Workhorse Group (NASDAQ:WKHS) is fundamentally in the same place it was when I last wrote about it. It still reports nearly non-existent sales figures, and yet analysts are keen on WKHS stock.
Nothing has changed from a financial perspective. Workhorse did move on news regarding Lordstown Motors but that shouldn’t affect the bottom line much.
Investors who’ve been following Workhorse for some time will remember its W-15 pickup truck. Workhorse decided to discontinue plans to produce it recently. The company sold the rights to the W-15 technology which will be used in Lordstown’s Endurance truck.
Workhorse gained two important things from this deal. First, it gained 2 years of non-dilutable equity stake in Lordstown Motors. Second, Workhorse will receive a royalty fee for each Lordstown truck which is delivered.
The most likely catalyst that could send WKHS stock skyward is a contract with the U.S. Postal Service. It is starting to look like the potential for such movement might be materializing.
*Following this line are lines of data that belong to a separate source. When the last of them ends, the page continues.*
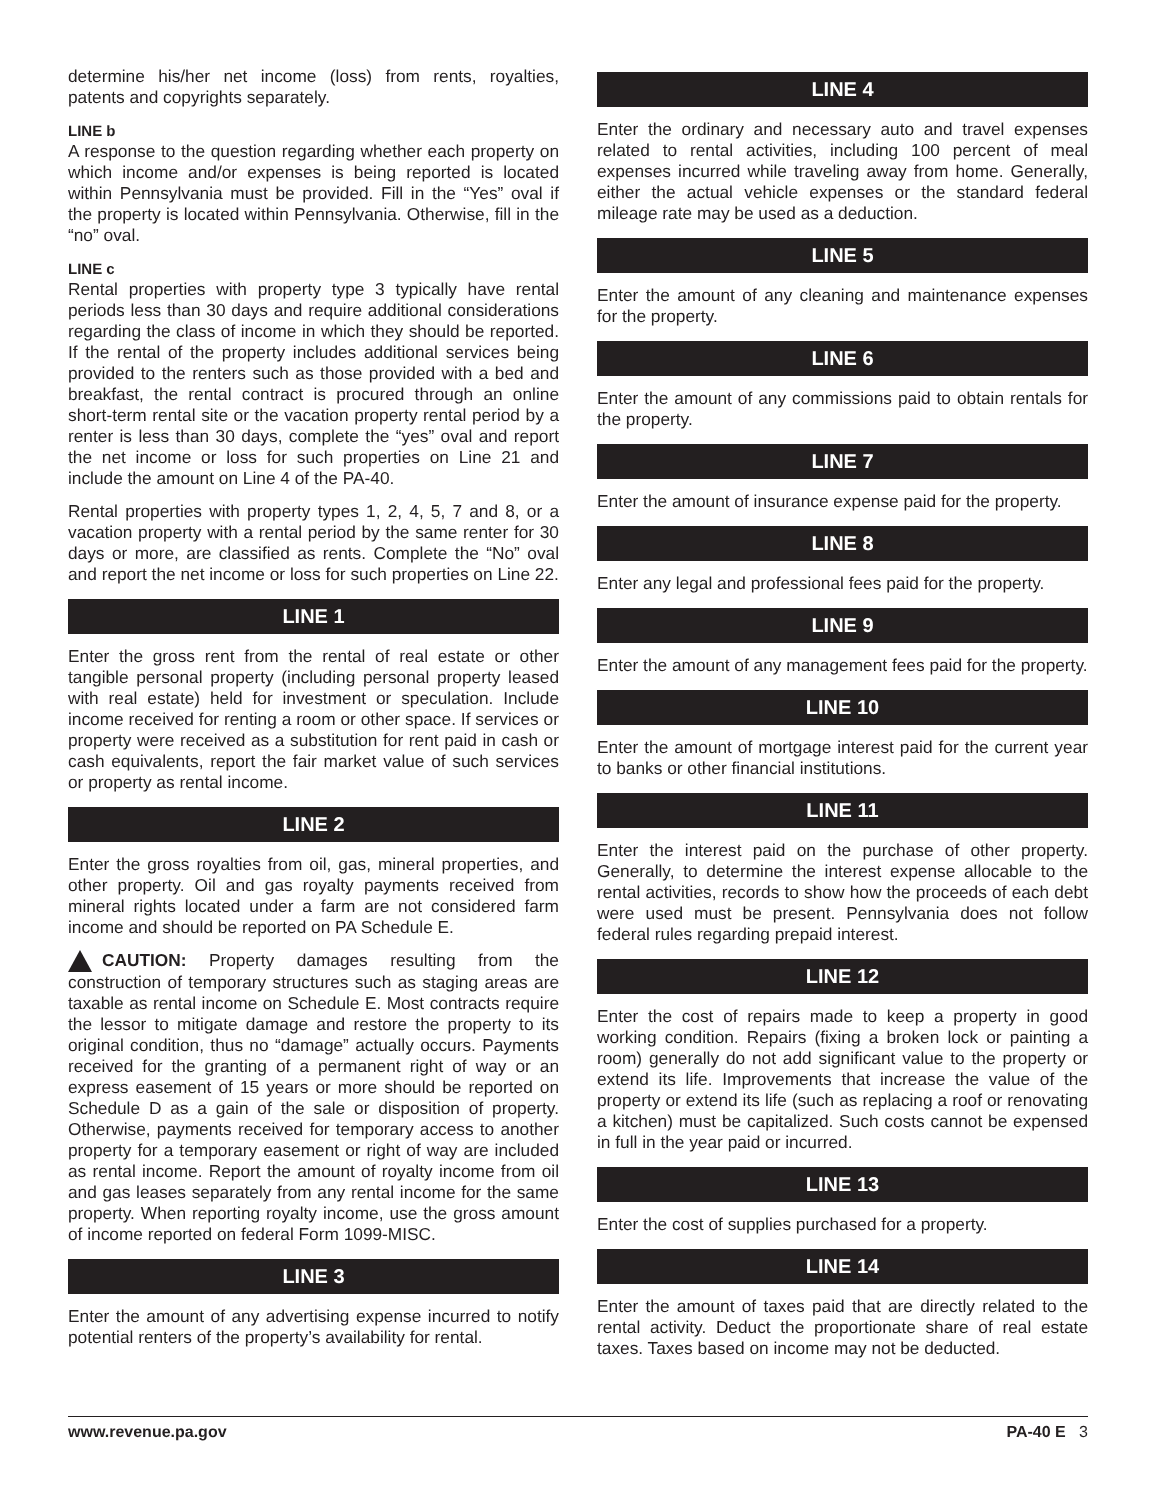determine his/her net income (loss) from rents, royalties, patents and copyrights separately.
LINE b
A response to the question regarding whether each property on which income and/or expenses is being reported is located within Pennsylvania must be provided. Fill in the “Yes” oval if the property is located within Pennsylvania. Otherwise, fill in the “no” oval.
LINE c
Rental properties with property type 3 typically have rental periods less than 30 days and require additional considerations regarding the class of income in which they should be reported. If the rental of the property includes additional services being provided to the renters such as those provided with a bed and breakfast, the rental contract is procured through an online short-term rental site or the vacation property rental period by a renter is less than 30 days, complete the “yes” oval and report the net income or loss for such properties on Line 21 and include the amount on Line 4 of the PA-40.
Rental properties with property types 1, 2, 4, 5, 7 and 8, or a vacation property with a rental period by the same renter for 30 days or more, are classified as rents. Complete the “No” oval and report the net income or loss for such properties on Line 22.
LINE 1
Enter the gross rent from the rental of real estate or other tangible personal property (including personal property leased with real estate) held for investment or speculation. Include income received for renting a room or other space. If services or property were received as a substitution for rent paid in cash or cash equivalents, report the fair market value of such services or property as rental income.
LINE 2
Enter the gross royalties from oil, gas, mineral properties, and other property. Oil and gas royalty payments received from mineral rights located under a farm are not considered farm income and should be reported on PA Schedule E.
CAUTION: Property damages resulting from the construction of temporary structures such as staging areas are taxable as rental income on Schedule E. Most contracts require the lessor to mitigate damage and restore the property to its original condition, thus no “damage” actually occurs. Payments received for the granting of a permanent right of way or an express easement of 15 years or more should be reported on Schedule D as a gain of the sale or disposition of property. Otherwise, payments received for temporary access to another property for a temporary easement or right of way are included as rental income. Report the amount of royalty income from oil and gas leases separately from any rental income for the same property. When reporting royalty income, use the gross amount of income reported on federal Form 1099-MISC.
LINE 3
Enter the amount of any advertising expense incurred to notify potential renters of the property’s availability for rental.
LINE 4
Enter the ordinary and necessary auto and travel expenses related to rental activities, including 100 percent of meal expenses incurred while traveling away from home. Generally, either the actual vehicle expenses or the standard federal mileage rate may be used as a deduction.
LINE 5
Enter the amount of any cleaning and maintenance expenses for the property.
LINE 6
Enter the amount of any commissions paid to obtain rentals for the property.
LINE 7
Enter the amount of insurance expense paid for the property.
LINE 8
Enter any legal and professional fees paid for the property.
LINE 9
Enter the amount of any management fees paid for the property.
LINE 10
Enter the amount of mortgage interest paid for the current year to banks or other financial institutions.
LINE 11
Enter the interest paid on the purchase of other property. Generally, to determine the interest expense allocable to the rental activities, records to show how the proceeds of each debt were used must be present. Pennsylvania does not follow federal rules regarding prepaid interest.
LINE 12
Enter the cost of repairs made to keep a property in good working condition. Repairs (fixing a broken lock or painting a room) generally do not add significant value to the property or extend its life. Improvements that increase the value of the property or extend its life (such as replacing a roof or renovating a kitchen) must be capitalized. Such costs cannot be expensed in full in the year paid or incurred.
LINE 13
Enter the cost of supplies purchased for a property.
LINE 14
Enter the amount of taxes paid that are directly related to the rental activity. Deduct the proportionate share of real estate taxes. Taxes based on income may not be deducted.
www.revenue.pa.gov PA-40 E 3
A Closer Look at WKHS Stock
Workhorse reported $84,000 in sales at the end of Q1 ‘20. The company’s Q2 revenues moved to $92,000, which is nearly nothing of course.
The note here is that investors don’t have any fundamental reason to go out purchase Workhorse stock compared to Q1. Yet, it seems like there is news afoot which improves Workhorse’s chances of winning the USPS fleet contract. Therefore, a case is beginning to build for a WKHS stock purchase.
Mahindra Automotive North America (OtherOTC:MAHMF) dropped out of the bidding for the contract after I last wrote about the bid process. The USPS will now choose between a Karsan/Morgan Olson team, Workhorse, and an Oshkosh (NYSE:OSK)/Ford (NYSE:F) team.
Therefore, Workhorse’s chances just increased, at least nominally. This is not the first time the USPS has considered upping its percentage of electric vehicles in its fleet. However, Workhorse stands to gain a lot as this time is essentially a complete fleet overhaul.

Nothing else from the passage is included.